Comfort and Joy - a Tonic!
My interest in amateur theatre continues thanks to some very good friends of mine so we ventured out again by visiting (after another carvery you understand…) the very good Theatre 62 who perform out of the Wickham Theatre Centre in West Wickham, Kent.
As I have blogged before, Theatre 62 is the kind of theatre that gives amateur dramatics a very good name indeed. Whilst its surroundings are modest, everyone involved in the enterprise is welcoming and passionate about what they do- from the box office staff, to those serving in the bar, to the actors on stage.
This time we were watching Comfort and Joy- written by the ‘Rochdale Cowboy’ himself Mike Harding (you must remember him from his hit ‘Rochdale Cowboy’ which managed to get to No 22 in the charts in 1975) and although best known as a folk singer, has written a number of very good plays-including this one in 1997.
Describe as ‘a chaotic Christmas comedy’ it was great pre Xmas fare to watch and the best thing I have seen at Theatre 62 (so far!). It is set in a North of England household over a 3 day xmas period and when I tell you that in the play we are introduced to a verbose dog called Trumpton, two cats who have had an accident in a car, stick insects who are confused with a bowl of Twiglets, and a turkey that ends up halfway down the outside path, you will realise that we are in British Farce territory.
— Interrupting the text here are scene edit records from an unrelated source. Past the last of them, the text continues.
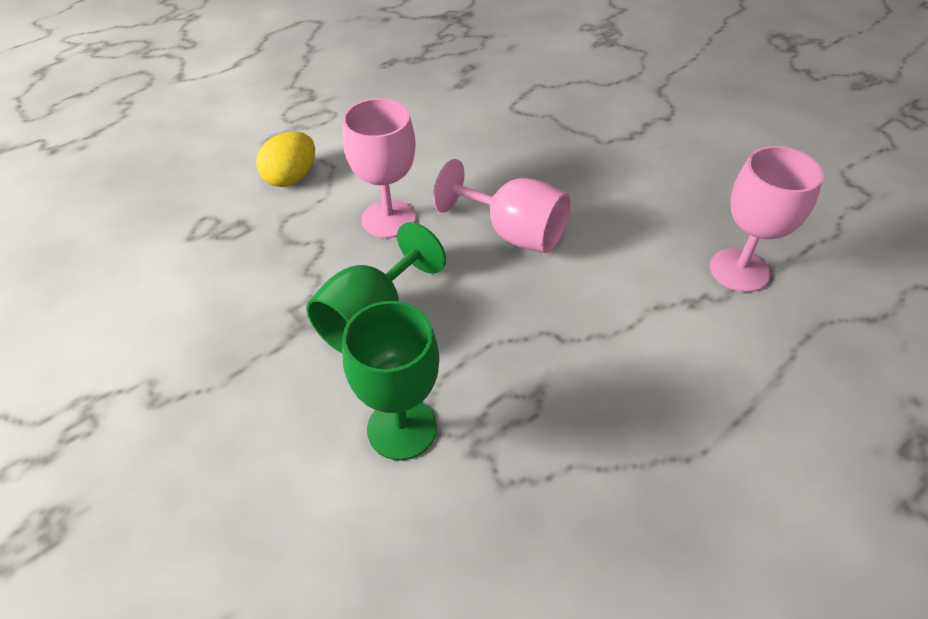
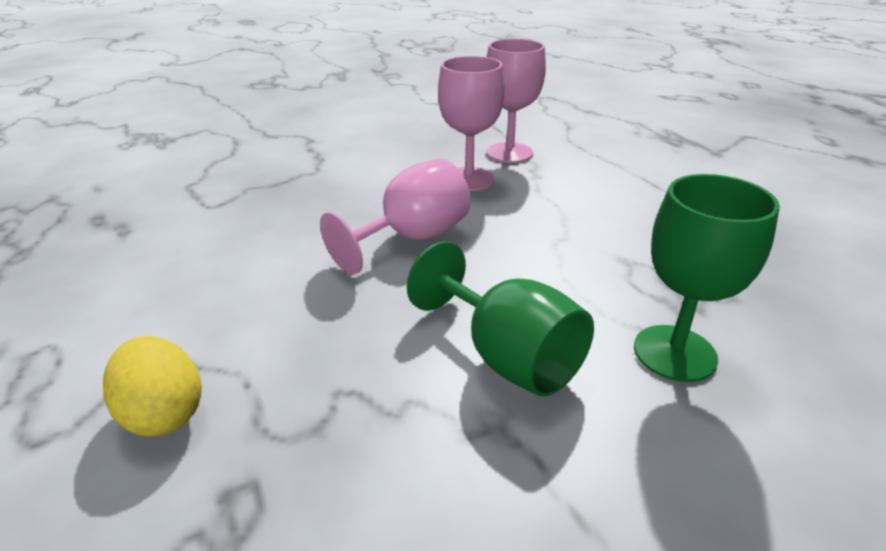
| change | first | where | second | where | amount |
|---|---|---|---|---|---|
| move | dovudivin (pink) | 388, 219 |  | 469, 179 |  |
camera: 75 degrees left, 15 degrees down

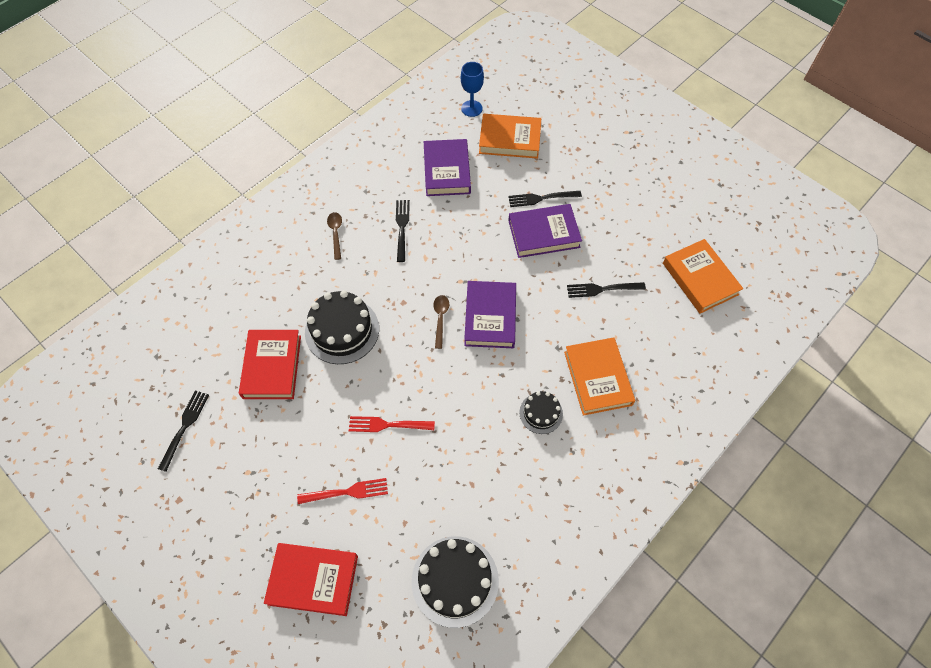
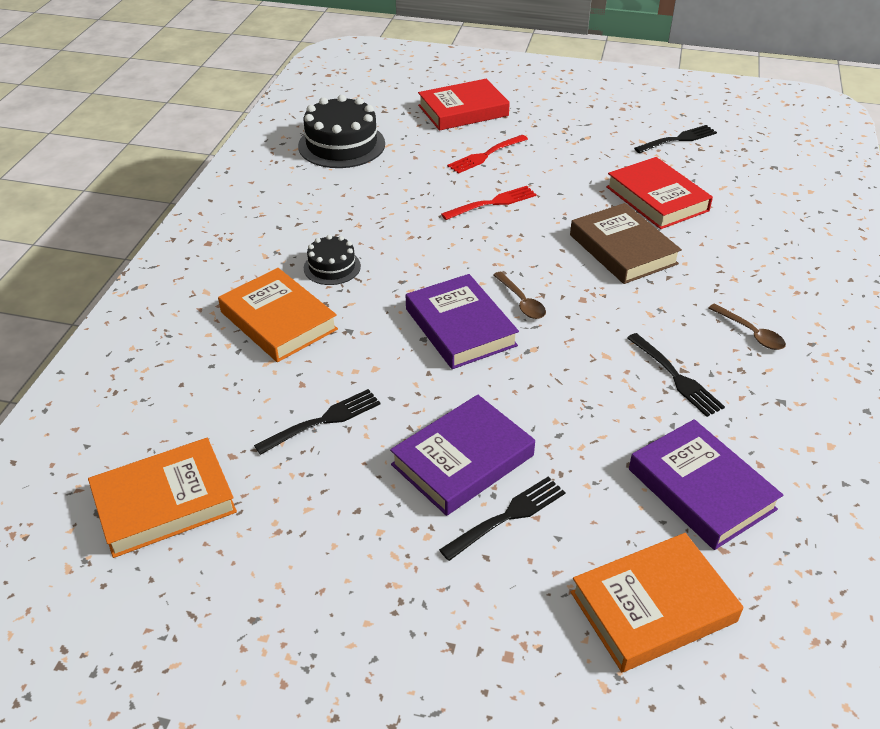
| change | first | where | second | where | amount |
|---|---|---|---|---|---|
| delete | dovudivin (blue) | 471, 108 |  |  |  |
| replace | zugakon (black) | 342, 330 | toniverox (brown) | 622, 249 |  |
| rotate | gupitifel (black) | 184, 427 |  | 677, 140 | 105 degrees counterclockwise |
| rotate | toniverox (orange) | 700, 279 |  | 164, 502 | 60 degrees counterclockwise |
camera: 150 degrees right, 20 degrees down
Martin is perhaps the richest character on stage who is a Irish philosopher of sorts but also a keen Marxist and thinks he is a dab hand at repairing anything on the cheap- in playing him Howard James does not waste the great material he is given . Not far behind him is Goff (Bernard Hariss) who is a kind of pre Victor Meldrew- cantankerous, a perpetual moaner and reactive to the core. They are very well supported by an ensemble cast who occasionally fell over their words (but this was the first night). Highlights for me were Sharon Hawkes as Fiona (Goff’s daughter who relocated to Australia with the man he did not approve of-mainly because he thinks he stole his saw….) and Diane Carters as Kathy who has relocated ‘down south’ and has returned as a very ‘sloane ranger’ Joanna Lumley type. In fact Bernard Harriss is almost upstaged by the performance of Crispin (Paul Newton) as Kathy’s equally posh ‘friend’ who enters the living room with rather a lot of ‘doo doo’ and is the brunt of many a joke at his expense.
But the loudest laugh could be heard from the visit of locals Monica (Christine Lever) and Chapman (Tony Skeggs) who are less neighbours from hell but more like residents of ‘weirdsville’, with their penchant for angels having been kidnapped by the ‘mother ship’.
Overall, it is a very funny play with no pretensions of being too clever for its own purposes. It is a very broad farce using Christmas and fraught relations as its backdrop. It may be clichéd in places (Crispin and Kathy are the kind of posh fools who it is easy for working class characters to make fun of ) but if you do not take it seriously then there is a lot to laugh at and be happy with.
A great pre Xmas tonic that went down very well thank you!